_Task inputs_.
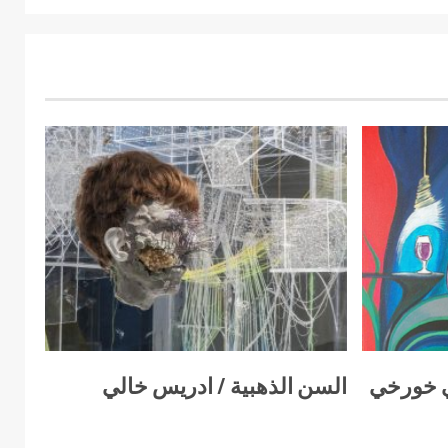
ي خورخي
السن الذهبية / ادريس خالي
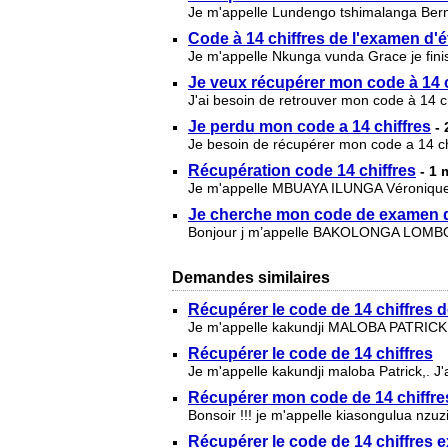
Je m'appelle Lundengo tshimalanga Berna
Code à 14 chiffres de l'examen d'é
Je m'appelle Nkunga vunda Grace je finis 
Je veux récupérer mon code à 14 c
J'ai besoin de retrouver mon code à 14 c
Je perdu mon code a 14 chiffres
-
Je besoin de récupérer mon code a 14 c
Récupération code 14 chiffres
- 1
Je m'appelle MBUAYA ILUNGA Véronique, 
Je cherche mon code de examen d
Bonjour j m’appelle BAKOLONGA LOMBOTO
Demandes similaires
Récupérer le code de 14 chiffres d
Je m'appelle kakundji MALOBA PATRICK. 
Récupérer le code de 14 chiffres
Je m'appelle kakundji maloba Patrick,. J
Récupérer mon code de 14 chiffre
Bonsoir !!! je m'appelle kiasongulua nzuzi
Récupérer le code de 14 chiffres 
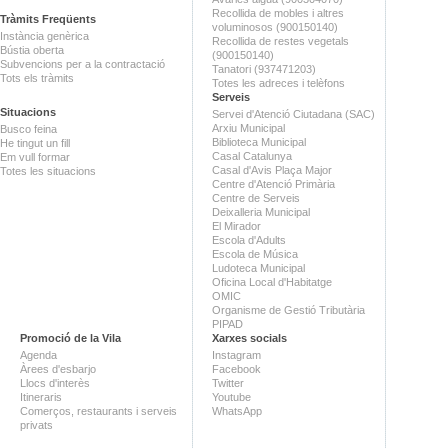
Recollida de mobles i altres
Tràmits Freqüents
voluminosos (900150140)
Instància genèrica
Recollida de restes vegetals
Bústia oberta
(900150140)
Subvencions per a la contractació
Tanatori (937471203)
Tots els tràmits
Totes les adreces i telèfons
Serveis
Situacions
Servei d'Atenció Ciutadana (SAC)
Arxiu Municipal
Busco feina
Biblioteca Municipal
He tingut un fill
Casal Catalunya
Em vull formar
Casal d'Avis Plaça Major
Totes les situacions
Centre d'Atenció Primària
Centre de Serveis
Deixalleria Municipal
El Mirador
Escola d'Adults
Escola de Música
Ludoteca Municipal
Oficina Local d'Habitatge
OMIC
Organisme de Gestió Tributària
PIPAD
Promoció de la Vila
Xarxes socials
Agenda
Instagram
Àrees d'esbarjo
Facebook
Llocs d'interès
Twitter
Itineraris
Youtube
Comerços, restaurants i serveis
WhatsApp
privats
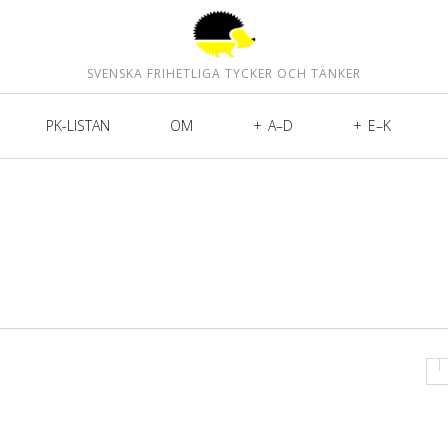
SVENSKA FRIHETLIGA TYCKER OCH TÄNKER
PK-LISTAN
OM
A–D
E–K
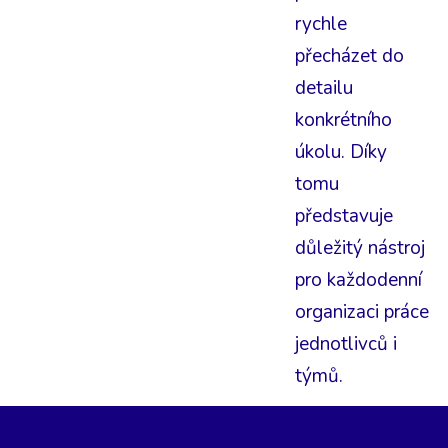
rychle
přecházet do
detailu
konkrétního
úkolu. Díky
tomu
představuje
důležitý nástroj
pro každodenní
organizaci práce
jednotlivců i
týmů.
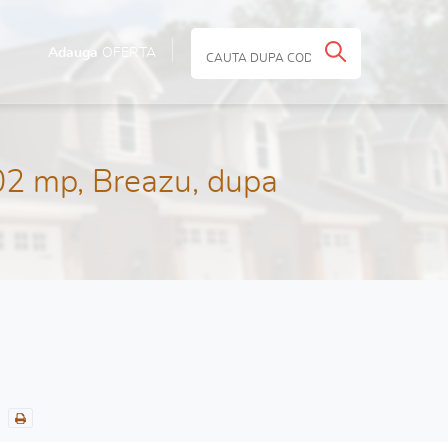
Adauga
OFERTA
02 mp, Breazu, dupa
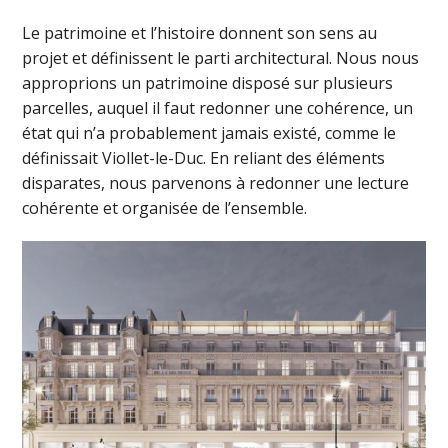
Le patrimoine et l’histoire donnent son sens au
projet et définissent le parti architectural. Nous nous
approprions un patrimoine disposé sur plusieurs
parcelles, auquel il faut redonner une cohérence, un
état qui n’a probablement jamais existé, comme le
définissait Viollet-le-Duc. En reliant des éléments
disparates, nous parvenons à redonner une lecture
cohérente et organisée de l’ensemble.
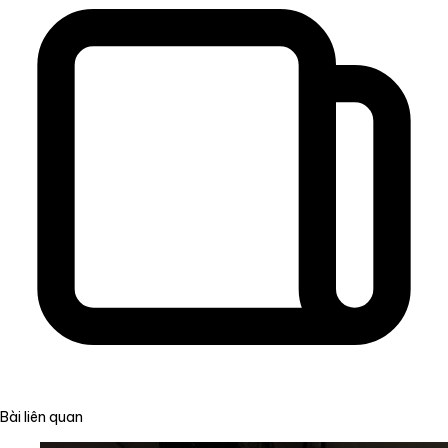
Bài liên quan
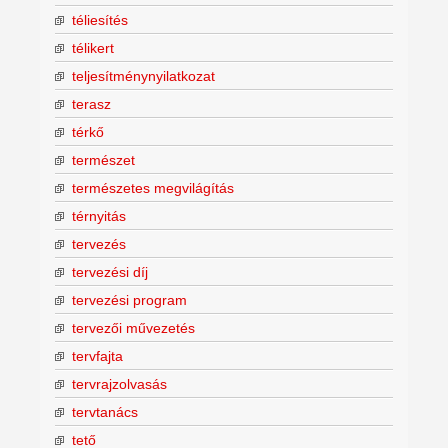
téliesítés
télikert
teljesítménynyilatkozat
terasz
térkő
természet
természetes megvilágítás
térnyitás
tervezés
tervezési díj
tervezési program
tervezői művezetés
tervfajta
tervrajzolvasás
tervtanács
tető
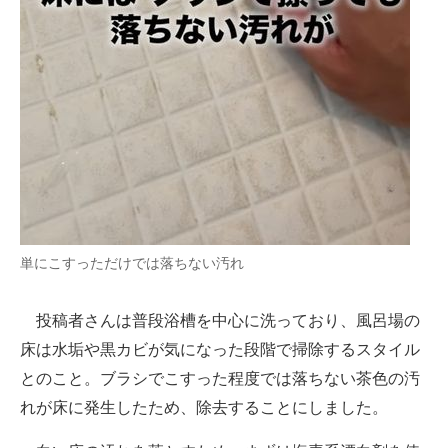
単にこすっただけでは落ちない汚れ
投稿者さんは普段浴槽を中心に洗っており、風呂場の
床は水垢や黒カビが気になった段階で掃除するスタイル
とのこと。ブラシでこすった程度では落ちない茶色の汚
れが床に発生したため、除去することにしました。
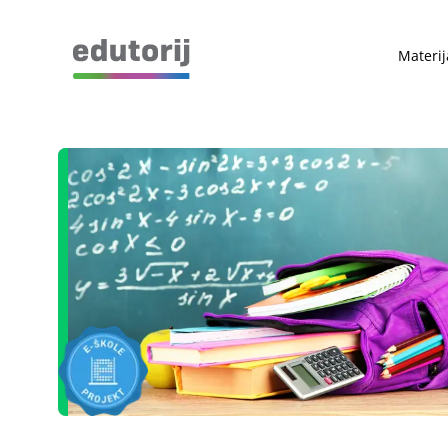
Materij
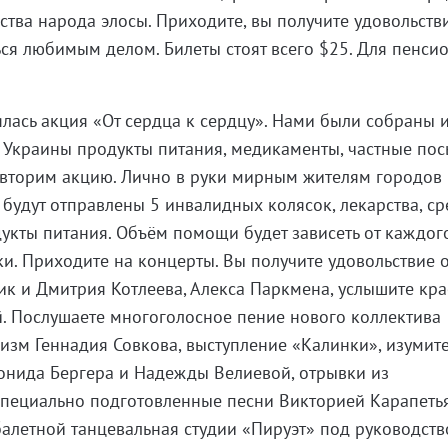
ства народа элосы. Приходите, вы получите удовольств
я любимым делом. Билеты стоят всего $25. Для пенси
ялась акция «От сердца к сердцу». Нами были собраны 
 Украины продукты питания, медикаменты, частные пос
повторим акцию. Лично в руки мирным жителям городов
будут отправлены 5 инвалидных колясок, лекарства, ср
укты питания. Объём помощи будет зависеть от каждого
оки. Приходите на концерты. Вы получите удовольствие о
ик и Дмитрия Котлеева, Алекса Паркмена, услышите кр
й. Послушаете многоголосное пение нового коллектива
зм Геннадия Совкова, выступление «Калинки», изумит
онида Бергера и Надежды Велиевой, отрывки из
специально подготовленные песни Викторией Карапетья
алетной танцевальная студии «Пируэт» под руководст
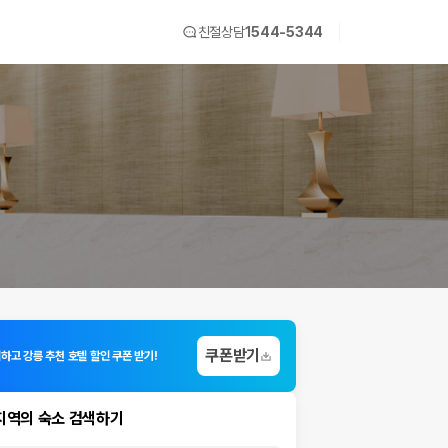
친절상담
1544-5344
쿠폰받기
하고 강릉 추천 호텔 할인 쿠폰 받기!
지역의 숙소 검색하기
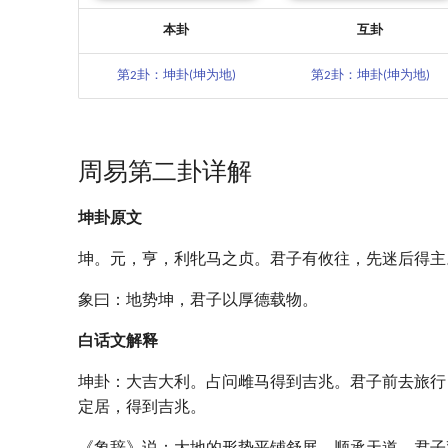
本卦
互卦
第2卦：坤卦(坤为地)
第2卦：坤卦(坤为地)
周易第二卦详解
坤卦原文
坤。元，亨，利牝马之贞。君子有攸往，先迷后得主
象曰：地势坤，君子以厚德载物。
白话文解释
坤卦：大吉大利。占问雌马得到吉兆。君子前去旅行
定居，得到吉兆。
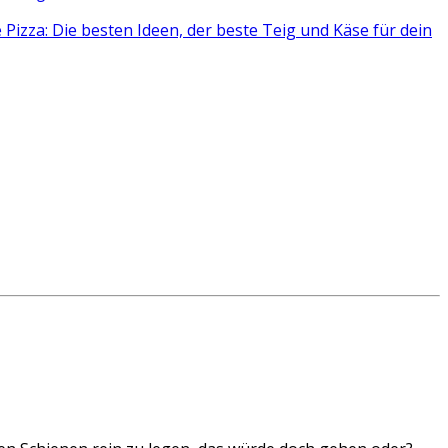
 Pizza: Die besten Ideen, der beste Teig und Käse für dein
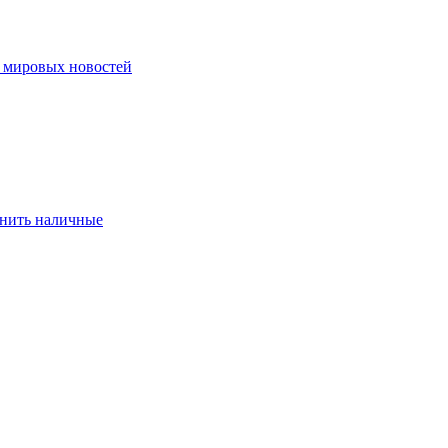
ю мировых новостей
eнить нaличныe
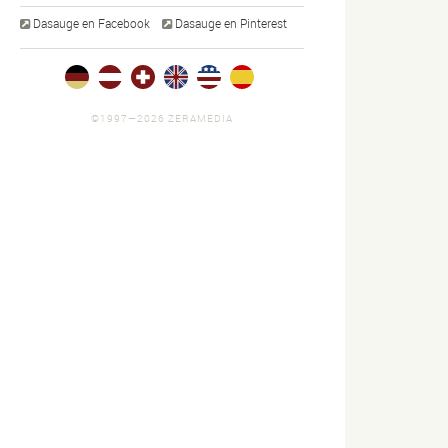
Dasauge en Facebook
Dasauge en Pinterest
©1997—2026 ZERAMEDIA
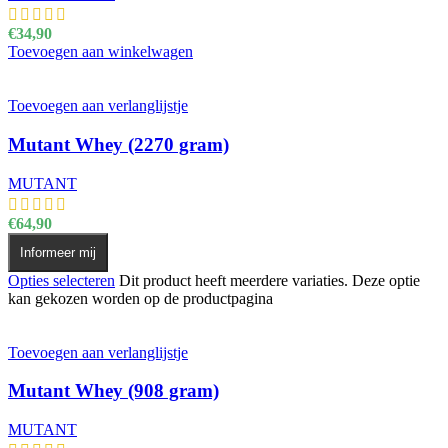
€
34,90
Toevoegen aan winkelwagen
Toevoegen aan verlanglijstje
Mutant Whey (2270 gram)
MUTANT
€
64,90
Informeer mij
Opties selecteren
Dit product heeft meerdere variaties. Deze optie
kan gekozen worden op de productpagina
Toevoegen aan verlanglijstje
Mutant Whey (908 gram)
MUTANT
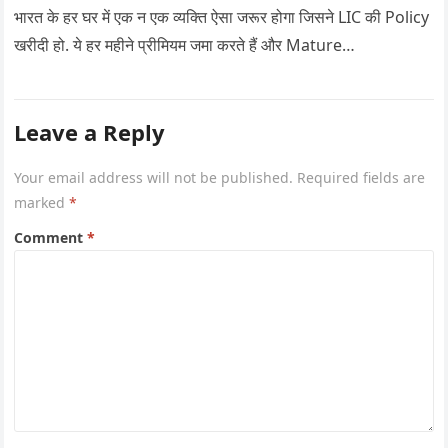
भारत के हर घर में एक न एक व्यक्ति ऐसा जरूर होगा जिसने LIC की Policy
खरीदी हो. ये हर महीने प्रीमियम जमा करते हैं और Mature…
Leave a Reply
Your email address will not be published.
Required fields are
marked
*
Comment
*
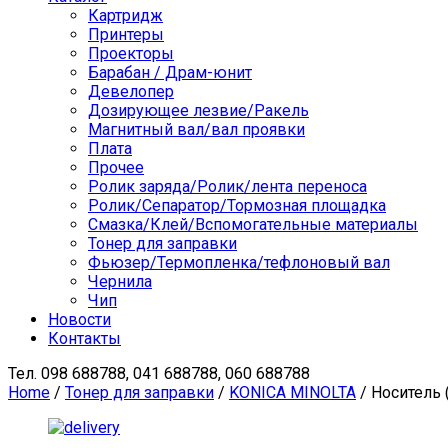
Картридж
Принтеры
Проекторы
Барабан / Драм-юнит
Девелопер
Дозирующее лезвие/Ракель
Магнитный вал/вал проявки
Плата
Прочее
Ролик заряда/Ролик/лента переноса
Ролик/Сепаратор/Тормозная площадка
Смазка/Клей/Вспомогательные материалы
Тонер для заправки
Фьюзер/Термопленка/тефлоновый вал
Чернила
Чип
Новости
Контакты
Тел.
098 688788, 041 688788, 060 688788
Home
/
Тонер для заправки
/
KONICA MINOLTA
/ Носитель 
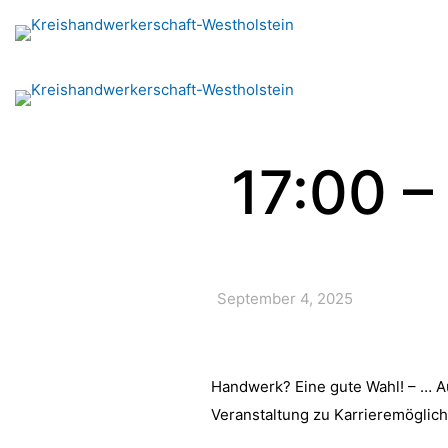
17:00 –
September 4, 2025
Handwerk? Eine gute Wahl! – … Au
Veranstaltung zu Karrieremöglich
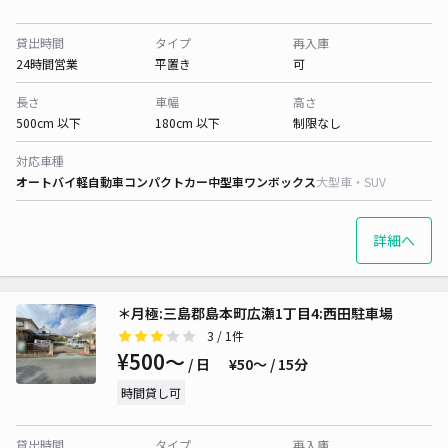
貸出時間
タイプ
再入庫
24時間営業
平置き
可
長さ
車幅
高さ
500cm 以下
180cm 以下
制限なし
対応車種
オートバイ
軽自動車
コンパクトカー
中型車
ワンボックス
大型車・SUV
詳細へ
＊月極:三島郡島本町広瀬1丁目4:西田駐車場
3
/ 1件
¥500〜
/ 日
¥50〜 / 15分
時間貸し可
貸出時間
タイプ
再入庫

_Task objective_.
Count the lines in the items above: how many contain the string "kakundji"? Reply with the number only.

_Task answer_.
2